§ Задание
Перепишите дословно весь текст с историями о Раневской.

§ Текст
════════════════

Генсек смутился, покраснел и пролепетал, оправдываясь:
– Простите, но я вас очень люблю.
* * *
– Никто, кроме мертвых вождей, не хочет терпеть
праздноболтающихся моих грудей, – жаловалась
Раневская.
* * *
– Я, в силу отпущенного мне дарования, пропищала как
комар.
* * *
– Жизнь моя… Прожила около, все не удавалось. Как
рыжий у ковра.
* * *
– Оптимизм – это недостаток информации.
* * *
Охлопков репетировал спектакль с Раневской. Она на
сцене, а он в зале, за режиссерским столиком. Охлопков:
«Фанечка, будьте добры, станьте чуть левее, на два шага.
Так, а теперь чуть вперед на шажок». И вдруг
требовательно закричал: «Выше, выше, пожалуйста!»
Раневская поднялась на носки, вытянула шею, как могла.
«Нет, нет, – закричал Охлопков, – мало! Еще выше надо!»

════════════════

§ Исходные строки
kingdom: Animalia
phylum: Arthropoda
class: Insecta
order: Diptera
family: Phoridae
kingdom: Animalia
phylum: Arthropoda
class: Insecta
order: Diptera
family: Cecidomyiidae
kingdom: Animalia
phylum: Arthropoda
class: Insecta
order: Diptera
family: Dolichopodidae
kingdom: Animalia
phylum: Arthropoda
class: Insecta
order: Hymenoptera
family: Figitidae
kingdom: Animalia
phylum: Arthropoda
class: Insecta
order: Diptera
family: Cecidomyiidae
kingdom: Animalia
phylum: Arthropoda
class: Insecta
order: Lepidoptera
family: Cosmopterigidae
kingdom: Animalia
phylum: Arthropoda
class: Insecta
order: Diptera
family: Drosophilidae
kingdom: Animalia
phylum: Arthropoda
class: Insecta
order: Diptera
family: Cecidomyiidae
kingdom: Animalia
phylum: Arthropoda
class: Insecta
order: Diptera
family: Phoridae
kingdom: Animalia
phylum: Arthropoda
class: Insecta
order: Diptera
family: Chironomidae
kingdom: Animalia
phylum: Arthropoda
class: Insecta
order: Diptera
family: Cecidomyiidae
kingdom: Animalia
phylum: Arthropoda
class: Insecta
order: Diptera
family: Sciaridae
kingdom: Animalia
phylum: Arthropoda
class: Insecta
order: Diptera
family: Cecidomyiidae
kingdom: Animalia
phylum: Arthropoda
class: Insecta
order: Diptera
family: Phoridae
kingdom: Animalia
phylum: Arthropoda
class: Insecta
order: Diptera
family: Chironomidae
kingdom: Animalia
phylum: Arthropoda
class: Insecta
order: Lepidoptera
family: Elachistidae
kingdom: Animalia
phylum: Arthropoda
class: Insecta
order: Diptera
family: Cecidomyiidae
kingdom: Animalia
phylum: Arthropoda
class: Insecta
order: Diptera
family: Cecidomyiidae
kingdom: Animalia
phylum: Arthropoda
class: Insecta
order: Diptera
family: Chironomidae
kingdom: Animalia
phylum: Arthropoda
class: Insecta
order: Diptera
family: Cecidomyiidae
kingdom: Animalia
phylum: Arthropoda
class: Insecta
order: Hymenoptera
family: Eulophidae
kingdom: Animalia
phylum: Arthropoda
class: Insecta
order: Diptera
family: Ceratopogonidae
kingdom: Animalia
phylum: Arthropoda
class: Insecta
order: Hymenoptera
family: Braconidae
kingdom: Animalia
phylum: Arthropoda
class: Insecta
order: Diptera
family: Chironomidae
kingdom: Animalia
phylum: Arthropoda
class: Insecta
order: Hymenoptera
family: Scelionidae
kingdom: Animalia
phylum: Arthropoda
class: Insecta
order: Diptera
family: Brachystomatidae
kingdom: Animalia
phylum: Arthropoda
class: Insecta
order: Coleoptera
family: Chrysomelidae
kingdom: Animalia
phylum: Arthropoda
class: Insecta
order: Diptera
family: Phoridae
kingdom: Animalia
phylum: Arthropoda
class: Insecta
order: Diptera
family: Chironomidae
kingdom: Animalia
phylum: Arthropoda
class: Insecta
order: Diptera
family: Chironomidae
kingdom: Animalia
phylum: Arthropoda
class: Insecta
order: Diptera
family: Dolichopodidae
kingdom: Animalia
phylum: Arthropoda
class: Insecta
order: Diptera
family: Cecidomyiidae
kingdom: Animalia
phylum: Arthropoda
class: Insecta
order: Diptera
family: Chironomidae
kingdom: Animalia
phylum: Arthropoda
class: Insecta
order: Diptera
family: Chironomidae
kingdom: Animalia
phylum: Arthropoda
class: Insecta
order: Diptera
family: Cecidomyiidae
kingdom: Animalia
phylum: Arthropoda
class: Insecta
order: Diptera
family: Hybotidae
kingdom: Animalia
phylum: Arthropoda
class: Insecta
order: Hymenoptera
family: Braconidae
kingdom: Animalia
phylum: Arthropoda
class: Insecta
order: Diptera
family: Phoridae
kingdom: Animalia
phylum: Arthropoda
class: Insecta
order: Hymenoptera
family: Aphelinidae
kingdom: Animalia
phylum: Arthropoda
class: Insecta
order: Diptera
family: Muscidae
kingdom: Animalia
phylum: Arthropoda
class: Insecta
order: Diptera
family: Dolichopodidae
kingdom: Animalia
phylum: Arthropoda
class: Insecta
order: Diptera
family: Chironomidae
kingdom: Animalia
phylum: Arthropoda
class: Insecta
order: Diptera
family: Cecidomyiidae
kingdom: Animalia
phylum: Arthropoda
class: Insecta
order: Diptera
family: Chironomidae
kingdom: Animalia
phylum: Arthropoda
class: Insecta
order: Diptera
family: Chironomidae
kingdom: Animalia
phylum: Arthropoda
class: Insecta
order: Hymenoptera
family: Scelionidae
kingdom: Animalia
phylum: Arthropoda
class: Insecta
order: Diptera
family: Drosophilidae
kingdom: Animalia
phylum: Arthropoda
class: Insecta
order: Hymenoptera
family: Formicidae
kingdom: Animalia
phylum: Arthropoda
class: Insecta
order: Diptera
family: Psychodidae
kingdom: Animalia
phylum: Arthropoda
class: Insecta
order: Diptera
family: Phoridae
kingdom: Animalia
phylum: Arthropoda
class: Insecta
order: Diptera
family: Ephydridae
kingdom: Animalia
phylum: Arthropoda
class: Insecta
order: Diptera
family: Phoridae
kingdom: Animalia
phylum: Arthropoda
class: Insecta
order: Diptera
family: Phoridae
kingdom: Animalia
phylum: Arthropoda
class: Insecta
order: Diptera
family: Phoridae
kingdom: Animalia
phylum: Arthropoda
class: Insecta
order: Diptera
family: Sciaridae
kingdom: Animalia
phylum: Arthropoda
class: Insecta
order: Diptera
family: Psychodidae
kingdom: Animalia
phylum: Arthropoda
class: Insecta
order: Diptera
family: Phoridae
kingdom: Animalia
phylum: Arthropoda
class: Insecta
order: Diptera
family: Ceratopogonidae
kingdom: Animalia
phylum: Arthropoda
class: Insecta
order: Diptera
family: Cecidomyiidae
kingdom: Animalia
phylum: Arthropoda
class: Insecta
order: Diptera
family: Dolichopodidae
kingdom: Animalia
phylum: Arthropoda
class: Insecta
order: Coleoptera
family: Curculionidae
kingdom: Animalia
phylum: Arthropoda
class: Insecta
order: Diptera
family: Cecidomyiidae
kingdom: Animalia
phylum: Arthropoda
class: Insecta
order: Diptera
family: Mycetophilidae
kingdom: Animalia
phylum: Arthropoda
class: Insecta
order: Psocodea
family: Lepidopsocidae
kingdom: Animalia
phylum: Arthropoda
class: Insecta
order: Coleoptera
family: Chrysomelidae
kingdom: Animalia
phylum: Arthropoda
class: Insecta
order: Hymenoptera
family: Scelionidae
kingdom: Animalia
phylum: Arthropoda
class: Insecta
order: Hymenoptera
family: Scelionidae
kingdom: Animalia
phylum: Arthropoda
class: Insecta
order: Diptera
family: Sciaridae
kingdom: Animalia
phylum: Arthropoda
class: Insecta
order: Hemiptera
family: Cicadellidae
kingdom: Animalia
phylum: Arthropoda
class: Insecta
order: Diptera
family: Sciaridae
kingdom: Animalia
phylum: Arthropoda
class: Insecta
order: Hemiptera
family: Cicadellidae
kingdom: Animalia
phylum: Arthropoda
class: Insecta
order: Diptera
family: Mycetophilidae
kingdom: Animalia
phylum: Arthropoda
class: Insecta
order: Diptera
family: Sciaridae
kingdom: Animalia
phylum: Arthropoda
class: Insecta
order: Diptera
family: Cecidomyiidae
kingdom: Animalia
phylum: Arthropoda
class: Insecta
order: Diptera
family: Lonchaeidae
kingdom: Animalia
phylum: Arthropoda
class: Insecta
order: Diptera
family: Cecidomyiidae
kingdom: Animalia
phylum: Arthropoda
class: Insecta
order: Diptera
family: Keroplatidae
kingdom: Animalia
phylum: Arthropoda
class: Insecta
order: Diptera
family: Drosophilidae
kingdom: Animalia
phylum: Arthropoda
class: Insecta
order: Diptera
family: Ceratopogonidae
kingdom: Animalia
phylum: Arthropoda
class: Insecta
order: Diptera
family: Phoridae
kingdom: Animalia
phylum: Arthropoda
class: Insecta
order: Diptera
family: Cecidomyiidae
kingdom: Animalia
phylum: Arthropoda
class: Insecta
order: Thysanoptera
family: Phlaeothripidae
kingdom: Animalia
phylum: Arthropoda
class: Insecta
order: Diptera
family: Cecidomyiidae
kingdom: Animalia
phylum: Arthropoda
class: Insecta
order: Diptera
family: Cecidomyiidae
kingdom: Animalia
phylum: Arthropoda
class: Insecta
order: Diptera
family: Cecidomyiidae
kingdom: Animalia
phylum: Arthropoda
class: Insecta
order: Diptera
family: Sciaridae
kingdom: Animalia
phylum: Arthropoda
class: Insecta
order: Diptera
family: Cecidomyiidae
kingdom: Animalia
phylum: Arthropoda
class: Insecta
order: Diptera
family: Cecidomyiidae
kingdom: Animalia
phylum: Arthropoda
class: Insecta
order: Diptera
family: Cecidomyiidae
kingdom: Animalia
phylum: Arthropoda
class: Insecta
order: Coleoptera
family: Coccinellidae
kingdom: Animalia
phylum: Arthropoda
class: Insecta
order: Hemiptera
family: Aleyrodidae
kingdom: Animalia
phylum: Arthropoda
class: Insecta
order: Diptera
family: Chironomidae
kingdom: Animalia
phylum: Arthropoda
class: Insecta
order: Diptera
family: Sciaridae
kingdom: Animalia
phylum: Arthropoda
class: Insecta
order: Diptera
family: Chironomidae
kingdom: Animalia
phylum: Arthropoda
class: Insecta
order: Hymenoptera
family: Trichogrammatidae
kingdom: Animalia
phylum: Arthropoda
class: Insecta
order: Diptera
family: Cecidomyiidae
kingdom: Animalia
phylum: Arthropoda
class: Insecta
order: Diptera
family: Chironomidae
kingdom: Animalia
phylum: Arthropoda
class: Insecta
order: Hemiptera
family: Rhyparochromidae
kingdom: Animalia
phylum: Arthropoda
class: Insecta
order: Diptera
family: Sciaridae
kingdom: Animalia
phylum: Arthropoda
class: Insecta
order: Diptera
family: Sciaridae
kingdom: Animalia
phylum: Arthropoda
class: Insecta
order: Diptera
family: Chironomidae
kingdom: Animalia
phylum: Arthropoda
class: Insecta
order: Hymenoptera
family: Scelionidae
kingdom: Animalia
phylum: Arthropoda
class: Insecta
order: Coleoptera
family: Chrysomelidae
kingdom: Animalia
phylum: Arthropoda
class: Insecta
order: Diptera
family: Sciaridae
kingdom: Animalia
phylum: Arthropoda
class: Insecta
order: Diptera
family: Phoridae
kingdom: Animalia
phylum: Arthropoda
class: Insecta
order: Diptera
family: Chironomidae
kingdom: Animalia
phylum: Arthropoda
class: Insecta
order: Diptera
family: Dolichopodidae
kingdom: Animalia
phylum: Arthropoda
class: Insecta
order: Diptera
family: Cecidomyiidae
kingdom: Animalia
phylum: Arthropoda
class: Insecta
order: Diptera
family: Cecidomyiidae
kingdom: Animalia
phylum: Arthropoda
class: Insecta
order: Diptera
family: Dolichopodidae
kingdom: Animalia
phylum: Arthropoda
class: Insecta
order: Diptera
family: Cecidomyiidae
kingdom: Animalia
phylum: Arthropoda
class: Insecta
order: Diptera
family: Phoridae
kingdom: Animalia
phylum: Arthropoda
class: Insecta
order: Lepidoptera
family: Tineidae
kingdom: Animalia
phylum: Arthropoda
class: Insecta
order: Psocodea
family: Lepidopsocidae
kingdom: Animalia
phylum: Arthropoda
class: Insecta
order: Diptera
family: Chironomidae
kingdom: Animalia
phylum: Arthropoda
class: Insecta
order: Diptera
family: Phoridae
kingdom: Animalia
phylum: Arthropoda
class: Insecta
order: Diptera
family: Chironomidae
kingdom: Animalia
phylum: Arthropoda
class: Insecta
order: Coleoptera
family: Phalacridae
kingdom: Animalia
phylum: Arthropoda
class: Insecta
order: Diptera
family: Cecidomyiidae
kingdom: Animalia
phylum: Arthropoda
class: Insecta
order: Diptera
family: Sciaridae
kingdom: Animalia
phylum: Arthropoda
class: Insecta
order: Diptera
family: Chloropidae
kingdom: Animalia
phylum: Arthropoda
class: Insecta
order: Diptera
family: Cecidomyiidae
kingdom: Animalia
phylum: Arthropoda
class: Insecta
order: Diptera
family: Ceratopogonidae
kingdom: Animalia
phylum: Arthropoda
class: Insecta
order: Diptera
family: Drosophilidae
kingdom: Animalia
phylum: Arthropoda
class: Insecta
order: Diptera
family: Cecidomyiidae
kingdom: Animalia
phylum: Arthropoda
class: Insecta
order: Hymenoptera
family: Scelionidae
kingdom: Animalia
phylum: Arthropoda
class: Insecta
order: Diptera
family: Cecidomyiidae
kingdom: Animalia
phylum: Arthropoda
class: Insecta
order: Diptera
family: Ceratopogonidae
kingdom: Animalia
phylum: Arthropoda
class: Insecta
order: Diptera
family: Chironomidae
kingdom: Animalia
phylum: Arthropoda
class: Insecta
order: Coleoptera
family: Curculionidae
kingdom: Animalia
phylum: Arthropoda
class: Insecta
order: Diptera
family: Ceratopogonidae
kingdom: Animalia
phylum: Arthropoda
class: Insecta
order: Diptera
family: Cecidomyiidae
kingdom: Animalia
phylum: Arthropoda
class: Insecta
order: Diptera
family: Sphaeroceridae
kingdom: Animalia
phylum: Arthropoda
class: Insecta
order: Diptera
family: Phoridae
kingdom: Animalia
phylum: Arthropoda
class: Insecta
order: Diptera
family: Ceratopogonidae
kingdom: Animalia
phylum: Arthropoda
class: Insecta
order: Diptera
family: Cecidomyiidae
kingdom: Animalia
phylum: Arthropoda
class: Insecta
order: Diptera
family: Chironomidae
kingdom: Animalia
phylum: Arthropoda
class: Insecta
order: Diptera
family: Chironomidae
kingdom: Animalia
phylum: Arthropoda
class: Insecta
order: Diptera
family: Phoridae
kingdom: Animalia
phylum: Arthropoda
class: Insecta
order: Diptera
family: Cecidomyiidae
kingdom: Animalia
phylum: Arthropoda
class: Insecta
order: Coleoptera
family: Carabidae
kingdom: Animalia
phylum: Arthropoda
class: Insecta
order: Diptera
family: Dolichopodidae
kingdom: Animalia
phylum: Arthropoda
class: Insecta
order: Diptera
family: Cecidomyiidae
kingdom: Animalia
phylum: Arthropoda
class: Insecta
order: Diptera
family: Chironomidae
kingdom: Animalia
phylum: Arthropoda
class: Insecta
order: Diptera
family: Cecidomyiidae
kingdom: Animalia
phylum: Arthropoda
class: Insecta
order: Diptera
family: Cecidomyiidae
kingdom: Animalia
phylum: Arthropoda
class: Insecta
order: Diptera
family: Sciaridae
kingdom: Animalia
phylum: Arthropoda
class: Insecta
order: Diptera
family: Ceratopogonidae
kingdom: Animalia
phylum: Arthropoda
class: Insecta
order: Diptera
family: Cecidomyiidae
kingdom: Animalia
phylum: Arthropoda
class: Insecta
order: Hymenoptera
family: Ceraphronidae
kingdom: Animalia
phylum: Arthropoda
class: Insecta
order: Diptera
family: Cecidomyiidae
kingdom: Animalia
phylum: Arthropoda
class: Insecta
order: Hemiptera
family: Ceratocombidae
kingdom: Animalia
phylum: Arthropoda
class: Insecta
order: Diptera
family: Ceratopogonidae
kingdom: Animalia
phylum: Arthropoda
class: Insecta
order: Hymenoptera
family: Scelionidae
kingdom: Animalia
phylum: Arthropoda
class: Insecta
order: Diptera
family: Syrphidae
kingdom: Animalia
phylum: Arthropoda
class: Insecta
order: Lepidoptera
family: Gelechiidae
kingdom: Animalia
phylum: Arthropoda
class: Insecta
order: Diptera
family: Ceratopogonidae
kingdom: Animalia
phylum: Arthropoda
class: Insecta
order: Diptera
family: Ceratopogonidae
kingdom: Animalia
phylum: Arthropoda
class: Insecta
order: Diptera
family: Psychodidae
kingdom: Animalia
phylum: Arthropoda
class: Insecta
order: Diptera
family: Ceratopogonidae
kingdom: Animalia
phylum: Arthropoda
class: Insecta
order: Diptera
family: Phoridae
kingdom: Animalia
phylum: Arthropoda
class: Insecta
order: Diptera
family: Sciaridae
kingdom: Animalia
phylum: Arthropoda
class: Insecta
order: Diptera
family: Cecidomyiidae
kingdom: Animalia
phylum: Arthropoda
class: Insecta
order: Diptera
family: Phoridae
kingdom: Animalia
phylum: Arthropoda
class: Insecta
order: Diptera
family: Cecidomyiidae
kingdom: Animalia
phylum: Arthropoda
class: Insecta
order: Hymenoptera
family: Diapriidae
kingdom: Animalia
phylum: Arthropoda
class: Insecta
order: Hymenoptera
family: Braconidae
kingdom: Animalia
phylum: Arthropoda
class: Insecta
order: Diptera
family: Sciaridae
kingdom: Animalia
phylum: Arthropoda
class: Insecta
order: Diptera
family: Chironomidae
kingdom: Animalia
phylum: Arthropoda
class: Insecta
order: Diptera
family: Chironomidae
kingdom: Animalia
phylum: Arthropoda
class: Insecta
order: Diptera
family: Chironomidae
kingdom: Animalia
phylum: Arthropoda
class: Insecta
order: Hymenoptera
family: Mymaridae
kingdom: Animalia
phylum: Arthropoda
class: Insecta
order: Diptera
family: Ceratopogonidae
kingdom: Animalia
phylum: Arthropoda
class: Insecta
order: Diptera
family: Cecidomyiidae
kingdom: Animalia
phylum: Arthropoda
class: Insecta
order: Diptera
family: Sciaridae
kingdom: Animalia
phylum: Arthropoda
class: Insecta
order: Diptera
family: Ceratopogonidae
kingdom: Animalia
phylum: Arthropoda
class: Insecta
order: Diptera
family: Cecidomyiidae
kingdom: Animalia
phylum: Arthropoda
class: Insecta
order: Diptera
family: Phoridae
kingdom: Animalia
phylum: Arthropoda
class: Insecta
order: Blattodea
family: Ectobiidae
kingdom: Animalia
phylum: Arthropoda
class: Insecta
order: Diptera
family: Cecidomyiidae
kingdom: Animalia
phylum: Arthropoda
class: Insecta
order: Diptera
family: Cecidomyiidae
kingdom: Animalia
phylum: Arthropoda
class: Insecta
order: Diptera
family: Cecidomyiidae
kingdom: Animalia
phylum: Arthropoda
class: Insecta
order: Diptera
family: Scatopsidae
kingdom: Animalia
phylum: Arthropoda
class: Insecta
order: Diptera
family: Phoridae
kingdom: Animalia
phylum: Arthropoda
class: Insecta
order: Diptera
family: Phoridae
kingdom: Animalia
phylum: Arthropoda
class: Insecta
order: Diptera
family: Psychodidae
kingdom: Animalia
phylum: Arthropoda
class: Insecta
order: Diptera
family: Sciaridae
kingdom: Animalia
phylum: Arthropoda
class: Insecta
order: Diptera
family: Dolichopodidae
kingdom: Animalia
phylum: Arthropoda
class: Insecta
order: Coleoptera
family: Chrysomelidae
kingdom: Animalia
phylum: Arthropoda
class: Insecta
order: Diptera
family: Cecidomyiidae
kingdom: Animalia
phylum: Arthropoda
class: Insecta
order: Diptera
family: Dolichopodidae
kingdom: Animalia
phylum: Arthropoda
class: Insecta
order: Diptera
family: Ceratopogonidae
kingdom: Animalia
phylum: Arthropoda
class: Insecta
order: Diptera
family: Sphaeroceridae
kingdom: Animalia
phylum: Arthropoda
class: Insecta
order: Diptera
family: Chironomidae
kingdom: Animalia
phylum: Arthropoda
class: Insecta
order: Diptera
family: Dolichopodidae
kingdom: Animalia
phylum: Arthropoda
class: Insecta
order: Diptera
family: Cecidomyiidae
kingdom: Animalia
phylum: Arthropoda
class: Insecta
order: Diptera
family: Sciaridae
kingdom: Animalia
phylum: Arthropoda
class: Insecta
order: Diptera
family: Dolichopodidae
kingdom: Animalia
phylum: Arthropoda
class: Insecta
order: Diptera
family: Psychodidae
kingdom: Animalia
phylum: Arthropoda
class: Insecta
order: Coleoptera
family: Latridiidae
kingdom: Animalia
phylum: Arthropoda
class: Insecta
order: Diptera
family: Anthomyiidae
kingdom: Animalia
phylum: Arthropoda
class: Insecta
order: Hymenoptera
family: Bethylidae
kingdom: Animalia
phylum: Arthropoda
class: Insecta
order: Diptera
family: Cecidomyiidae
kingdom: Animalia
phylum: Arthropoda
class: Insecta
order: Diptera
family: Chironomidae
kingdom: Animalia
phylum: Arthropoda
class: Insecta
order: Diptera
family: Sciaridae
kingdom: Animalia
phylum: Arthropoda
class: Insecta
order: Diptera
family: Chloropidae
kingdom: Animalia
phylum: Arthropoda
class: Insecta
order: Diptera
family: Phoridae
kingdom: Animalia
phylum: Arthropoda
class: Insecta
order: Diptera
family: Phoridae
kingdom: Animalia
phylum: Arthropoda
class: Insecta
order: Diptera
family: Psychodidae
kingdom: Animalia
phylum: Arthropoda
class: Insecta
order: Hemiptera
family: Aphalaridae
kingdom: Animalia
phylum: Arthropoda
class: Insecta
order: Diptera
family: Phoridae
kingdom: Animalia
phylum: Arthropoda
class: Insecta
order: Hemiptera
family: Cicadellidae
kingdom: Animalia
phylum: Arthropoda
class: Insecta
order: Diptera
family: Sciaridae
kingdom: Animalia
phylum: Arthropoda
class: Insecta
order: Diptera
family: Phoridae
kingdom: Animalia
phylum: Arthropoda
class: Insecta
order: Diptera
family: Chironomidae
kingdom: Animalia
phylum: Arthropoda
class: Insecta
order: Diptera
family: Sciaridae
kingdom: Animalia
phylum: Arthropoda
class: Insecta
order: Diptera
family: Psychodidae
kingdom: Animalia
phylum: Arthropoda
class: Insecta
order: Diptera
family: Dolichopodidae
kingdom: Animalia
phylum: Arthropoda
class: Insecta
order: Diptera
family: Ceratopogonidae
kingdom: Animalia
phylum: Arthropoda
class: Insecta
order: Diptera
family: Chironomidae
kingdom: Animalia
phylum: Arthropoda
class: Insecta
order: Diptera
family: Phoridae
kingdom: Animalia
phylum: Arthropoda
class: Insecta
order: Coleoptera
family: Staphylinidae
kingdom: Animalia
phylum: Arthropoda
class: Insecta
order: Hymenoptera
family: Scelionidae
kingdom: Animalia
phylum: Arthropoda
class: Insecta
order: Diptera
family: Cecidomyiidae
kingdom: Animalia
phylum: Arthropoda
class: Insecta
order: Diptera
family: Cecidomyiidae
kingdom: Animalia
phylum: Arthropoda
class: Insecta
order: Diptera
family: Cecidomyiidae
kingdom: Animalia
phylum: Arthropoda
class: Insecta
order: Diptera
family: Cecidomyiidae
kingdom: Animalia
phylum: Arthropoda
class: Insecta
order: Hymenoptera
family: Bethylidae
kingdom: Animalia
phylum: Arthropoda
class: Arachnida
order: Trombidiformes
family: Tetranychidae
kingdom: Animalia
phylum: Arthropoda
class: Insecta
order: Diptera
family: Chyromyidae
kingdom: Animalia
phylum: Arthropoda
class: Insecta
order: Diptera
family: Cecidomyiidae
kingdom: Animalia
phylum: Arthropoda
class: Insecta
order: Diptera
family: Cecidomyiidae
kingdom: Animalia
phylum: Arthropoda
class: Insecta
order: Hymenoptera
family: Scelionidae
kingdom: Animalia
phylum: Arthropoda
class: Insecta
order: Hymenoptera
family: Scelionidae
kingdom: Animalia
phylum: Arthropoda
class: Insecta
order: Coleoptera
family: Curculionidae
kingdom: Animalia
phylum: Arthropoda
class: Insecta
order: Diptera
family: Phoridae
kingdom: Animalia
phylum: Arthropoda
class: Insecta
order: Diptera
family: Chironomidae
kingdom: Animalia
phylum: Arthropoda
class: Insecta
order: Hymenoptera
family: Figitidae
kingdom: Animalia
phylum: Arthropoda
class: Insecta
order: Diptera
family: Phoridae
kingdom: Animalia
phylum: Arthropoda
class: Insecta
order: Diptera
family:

════════════════

§ Результат
Генсек смутился, покраснел и пролепетал, оправдываясь:
– Простите, но я вас очень люблю.
* * *
– Никто, кроме мертвых вождей, не хочет терпеть
праздноболтающихся моих грудей, – жаловалась
Раневская.
* * *
– Я, в силу отпущенного мне дарования, пропищала как
комар.
* * *
– Жизнь моя… Прожила около, все не удавалось. Как
рыжий у ковра.
* * *
– Оптимизм – это недостаток информации.
* * *
Охлопков репетировал спектакль с Раневской. Она на
сцене, а он в зале, за режиссерским столиком. Охлопков:
«Фанечка, будьте добры, станьте чуть левее, на два шага.
Так, а теперь чуть вперед на шажок». И вдруг
требовательно закричал: «Выше, выше, пожалуйста!»
Раневская поднялась на носки, вытянула шею, как могла.
«Нет, нет, – закричал Охлопков, – мало! Еще выше надо!»